■ PROBLEM
Please return all of the data exactly as written.

▼

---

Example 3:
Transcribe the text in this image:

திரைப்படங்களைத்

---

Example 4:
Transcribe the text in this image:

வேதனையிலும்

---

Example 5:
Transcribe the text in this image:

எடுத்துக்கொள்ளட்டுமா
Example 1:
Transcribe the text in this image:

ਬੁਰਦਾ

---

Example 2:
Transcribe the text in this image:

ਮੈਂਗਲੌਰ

▲

■ RESULT
---

Example 3:
Transcribe the text in this image:

திரைப்படங்களைத்

---

Example 4:
Transcribe the text in this image:

வேதனையிலும்

---

Example 5:
Transcribe the text in this image:

எடுத்துக்கொள்ளட்டுமா
Example 1:
Transcribe the text in this image:

ਬੁਰਦਾ

---

Example 2:
Transcribe the text in this image:

ਮੈਂਗਲੌਰ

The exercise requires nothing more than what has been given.